DOCUMENT EXCERPT Start Marker

Yes. Maybe ruhoh need to know whether a post is an new one or just an update. Otherwise, if we modify the title, even thought it is just an update, RSS reader will regard it as a new post because the guid has changed(to the new permalink).
As I know(not 100% sure), WordPress firstly generates a postid
when the user create a draft. The postid can be a short id, which is only used to identify articles in the same site. So it doesn't need to be globally unique. For ruhoh, we can generate one and attach it to the YAML post metadata. An example:
---
date: '2013-4-2'
title: the answer
description: don't panic
tags: [explore]
categories: fiction
postid: '42'
---
When generating rss, also generate a guid from postid. I think a better guid should be production_url/?p=postid
, such as http://hahack.com/?p=42
. Then we add the guid tag to the rss file.
The more I thought about it, the more I feel the importance of postid
- it is an ideal accordance for ordering posts!
I don't quite in favor of the way ruhoh sorts my posts - they are not sorted alphabetically nor exactly by time. For example, take a look at these two posts from my homepage.
What's worse, all the articles from my wiki are sorted even more "randomly", because I didn't add the "date" metadata so ruhoh seems to sort them in a strange way.
Therefore, I think a better choice to sort the posts is by postid
- just like WordPress do. When create one draft, also generate one number. It can be a integer, and works like a post counter - make the id grows incrementally.
Probably with a step works better. For example, when I create draft A, ruhoh will distribute a post id 10
to it. Then I create a new draft C, ruhoh will distribute a post id 15
instead of 11
. Now I need to insert a draft B between A and C, I can easily modify the post id 20
from the metadata to a number between [11,14] without having to edit the post id of draft C(and draft D, E, F, ...)!
A log is needed to keep tracking the post id counter - each time ruhoh try to create a draft, it get the last post id by reading the log file, and calculate the new post id(=id_old + step) and then write it into the draft. After that, write the new post id back into the log file.
Also make it optional. Without the postid, ruhoh sort the articles by time, and attach the permalink as the guid tag to the rss.xml. For that will guarantee the downward compatibility.

DOCUMENT EXCERPT End Marker

=== USING THE INFORMATION ===
[a] Translate this sentence from the ruhoh post ID discussion into Spanish: "The postid can be a short id, which is only used to identify articles in the same site."
[b] Answer these questions using the ruhoh post ID discussion.
(i) What postid value is given in the YAML metadata sample?
(ii) What format does the writer propose for a better guid?
(iii) When no postid is present, how would ruhoh sort the articles?

EXTRACTED INFORMATION Start Marker

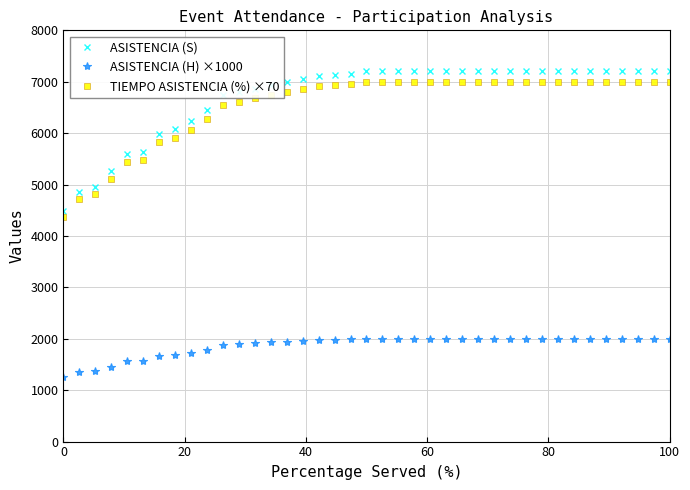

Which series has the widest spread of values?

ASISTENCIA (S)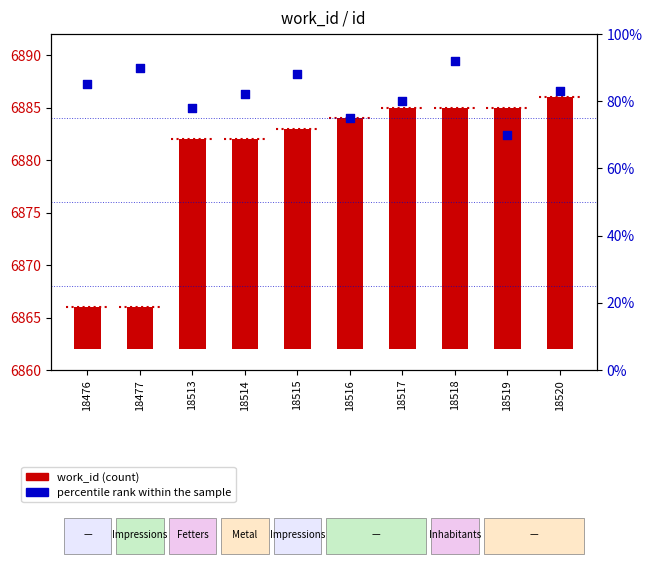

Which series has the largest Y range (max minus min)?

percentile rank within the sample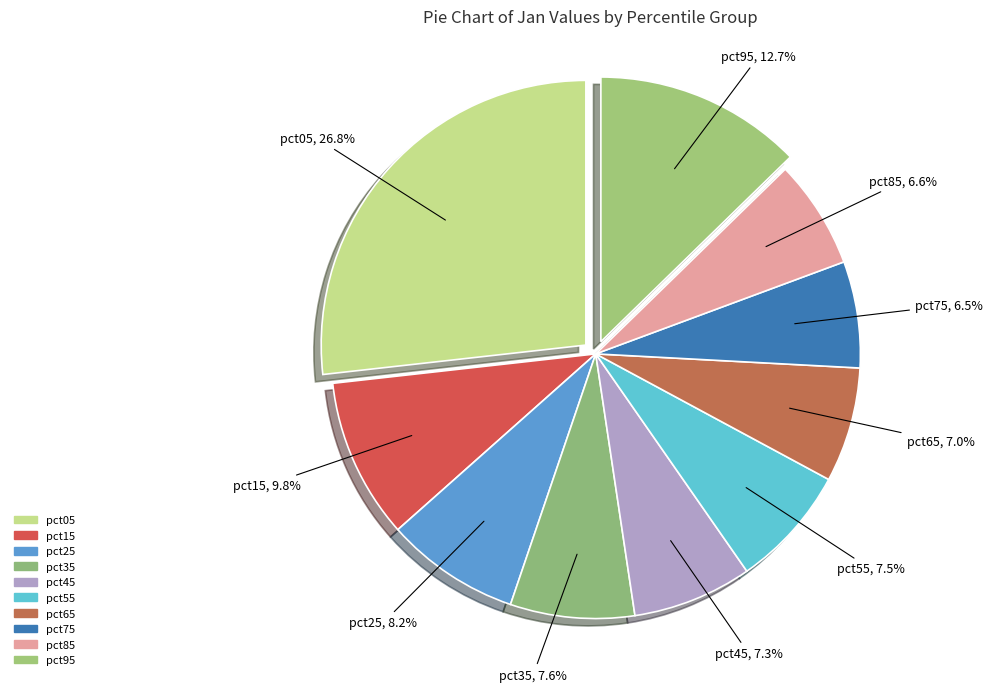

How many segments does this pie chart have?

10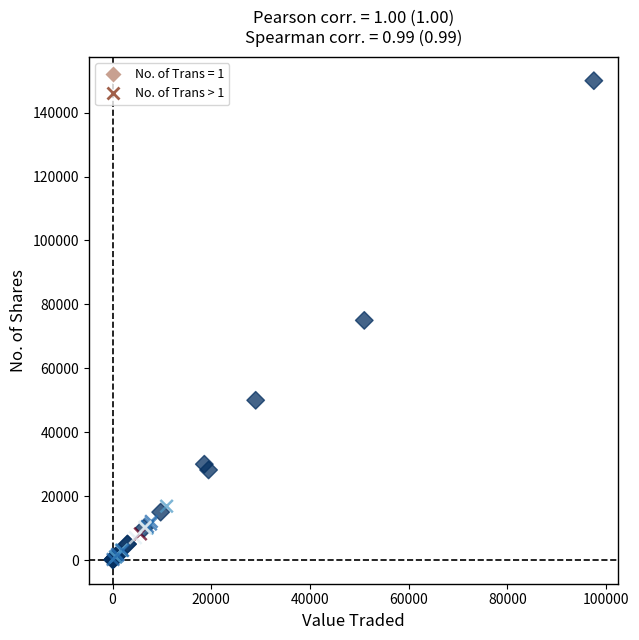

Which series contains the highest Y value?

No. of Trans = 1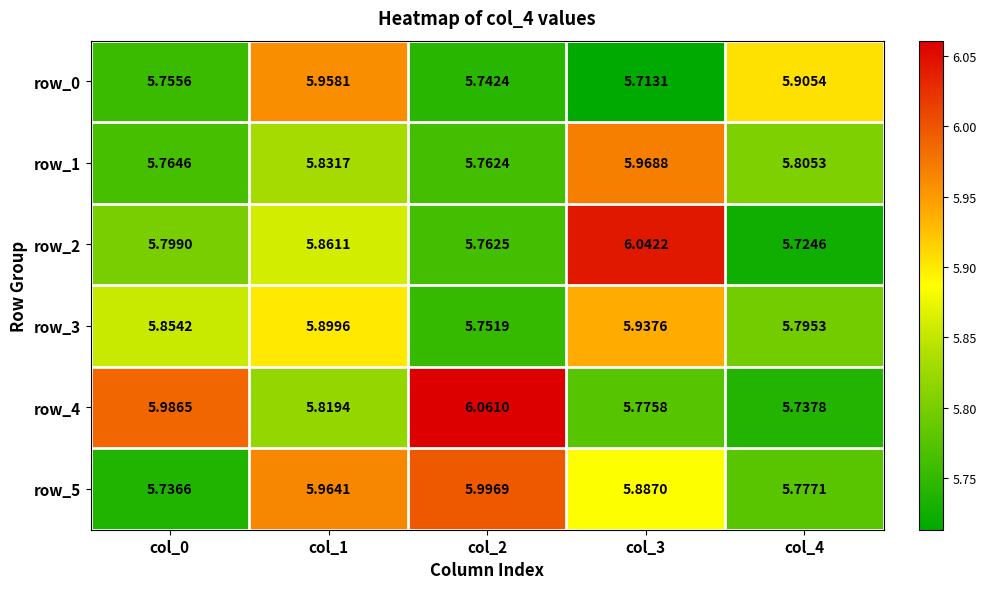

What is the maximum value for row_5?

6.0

EXTRACTED INFORMATION End Marker
EXTRACTED INFORMATION Start Marker

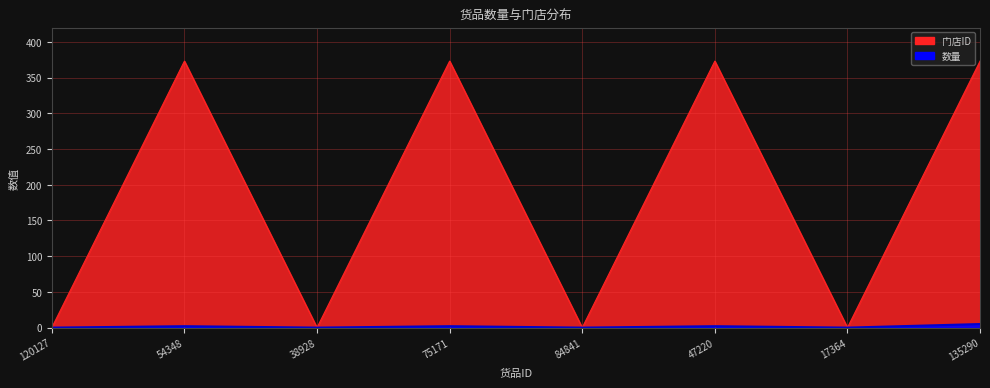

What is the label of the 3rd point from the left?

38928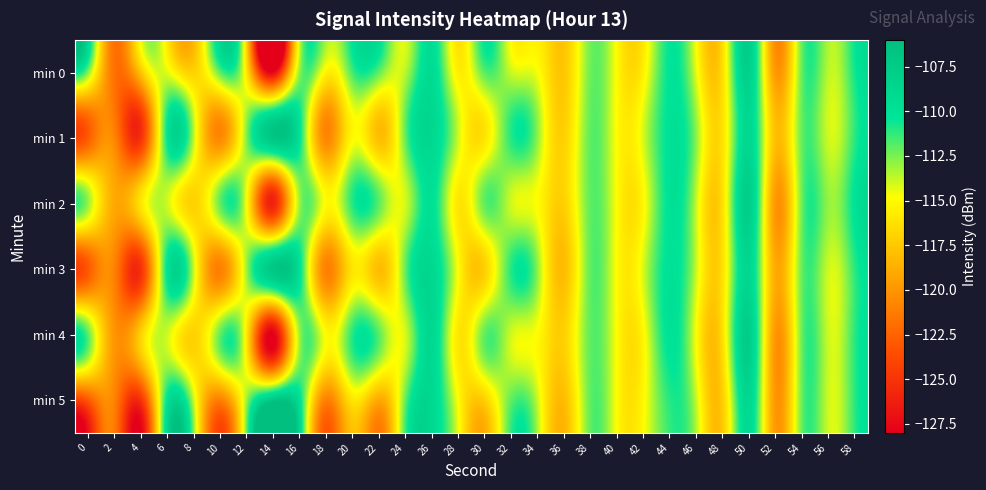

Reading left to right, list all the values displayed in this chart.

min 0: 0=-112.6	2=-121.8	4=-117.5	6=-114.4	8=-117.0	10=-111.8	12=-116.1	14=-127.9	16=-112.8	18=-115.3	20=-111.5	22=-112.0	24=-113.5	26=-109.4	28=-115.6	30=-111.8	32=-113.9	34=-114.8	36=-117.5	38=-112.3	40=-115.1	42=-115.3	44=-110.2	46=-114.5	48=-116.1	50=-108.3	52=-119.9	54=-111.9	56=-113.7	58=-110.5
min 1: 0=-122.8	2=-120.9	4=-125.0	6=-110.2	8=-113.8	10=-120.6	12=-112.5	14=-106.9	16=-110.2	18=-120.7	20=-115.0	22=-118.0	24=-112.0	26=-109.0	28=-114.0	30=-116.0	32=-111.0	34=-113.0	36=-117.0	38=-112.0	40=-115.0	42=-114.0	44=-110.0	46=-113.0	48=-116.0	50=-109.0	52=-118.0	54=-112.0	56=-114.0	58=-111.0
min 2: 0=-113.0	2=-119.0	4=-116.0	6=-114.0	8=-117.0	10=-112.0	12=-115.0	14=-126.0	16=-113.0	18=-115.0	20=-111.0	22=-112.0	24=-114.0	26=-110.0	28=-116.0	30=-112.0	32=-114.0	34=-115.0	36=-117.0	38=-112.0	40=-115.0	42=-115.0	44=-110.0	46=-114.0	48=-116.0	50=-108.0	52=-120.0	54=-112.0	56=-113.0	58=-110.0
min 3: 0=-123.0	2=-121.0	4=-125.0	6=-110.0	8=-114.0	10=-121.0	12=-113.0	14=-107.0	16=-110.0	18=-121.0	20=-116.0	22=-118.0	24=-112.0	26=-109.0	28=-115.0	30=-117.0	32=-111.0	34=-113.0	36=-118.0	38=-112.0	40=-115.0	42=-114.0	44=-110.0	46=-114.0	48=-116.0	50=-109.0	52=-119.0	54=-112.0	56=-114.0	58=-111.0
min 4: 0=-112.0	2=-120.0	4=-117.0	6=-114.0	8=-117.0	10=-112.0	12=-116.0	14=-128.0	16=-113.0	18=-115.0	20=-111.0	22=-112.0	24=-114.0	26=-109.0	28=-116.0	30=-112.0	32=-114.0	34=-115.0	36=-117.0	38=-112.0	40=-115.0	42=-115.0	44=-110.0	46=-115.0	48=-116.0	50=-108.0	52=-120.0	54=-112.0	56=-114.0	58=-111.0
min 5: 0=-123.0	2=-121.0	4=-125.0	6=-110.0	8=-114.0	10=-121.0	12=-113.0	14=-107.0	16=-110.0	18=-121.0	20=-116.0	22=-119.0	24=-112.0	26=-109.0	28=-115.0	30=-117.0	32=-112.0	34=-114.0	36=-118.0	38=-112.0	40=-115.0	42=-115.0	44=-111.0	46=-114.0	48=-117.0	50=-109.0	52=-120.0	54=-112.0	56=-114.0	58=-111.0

EXTRACTED INFORMATION End Marker

=== ANSWERS FOR EACH ITEM ===
[a] El postid puede ser un identificador corto, que solo se usa para identificar artículos dentro del mismo sitio.

[b]
(i) '42'
(ii) production_url/?p=postid
(iii) By time